This idea of bringing "high earning" jobs is a bit of a fallacy.
Let me preface this by saying, I am absolutely in favour of fostering growth in industries of the future, this is not a vote against that.
The issue is the actual level of pricing vs income.
Our costs have gotten so astronomical that no legal industry is capable of supporting our market.
Specifically - you have 2 high income earners, say a household pre-tax income of $240,000. These two will be living in a one bedroom condo, possibly 2 bedroom at best (assuming new transplants without ridiculous equity from previous Van RE), if they have a kid and a car, they are going to be scraping by, when accounted for daycare, cost of living, and taxes.

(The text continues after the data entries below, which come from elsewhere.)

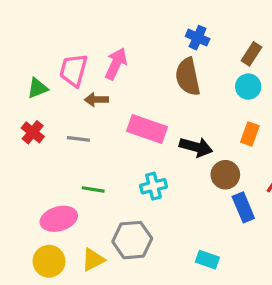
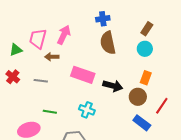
blue cross: (198, 38) -> (103, 19), moved, turned -32
brown circle: (225, 175) -> (138, 97), moved
cyan cross: (153, 186) -> (87, 110), turned 35
blue rectangle: (243, 207) -> (142, 123), turned -30

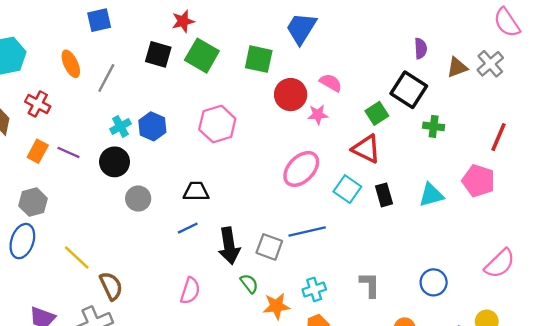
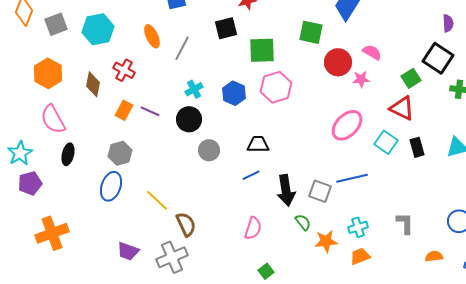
black square: (158, 54) -> (226, 28), turned -30
green square: (202, 56) -> (262, 50), moved, turned -32
blue hexagon: (152, 126) -> (234, 93), moved

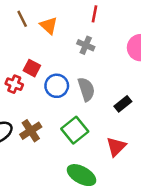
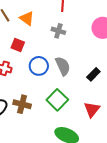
red square: (32, 68) -> (18, 45), moved
brown cross: (31, 131) -> (22, 104), turned -36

The earnings would have to be in the very high six figures to get an appreciably better lifestyle than that.
I suspect that most people given the choice would still choose an alternative option.
We have already seen this with many senior positions - recently, Telus CEO choosing to not relocated to Vancouver due to cost.
And certainly no shortage of recent articles of hourly workers leaving the Lower Mainland for elsewhere BC due to wages being similar, but costs of living dramatically lower.
In the recent example I'm thinking of, Mechanics earning $35-40hr are impossible to come by locally, they rather earn the same elsewhere.
Even I been having the same though lately - why not sell my condo and trade it for a fixer upper in Anywhere that's not Lower Mainland, BC, without need for a mortgage or a tiny one most.
Even if I take a 25% pay cut in my somewhat specialised career - net/net I would be way ahead.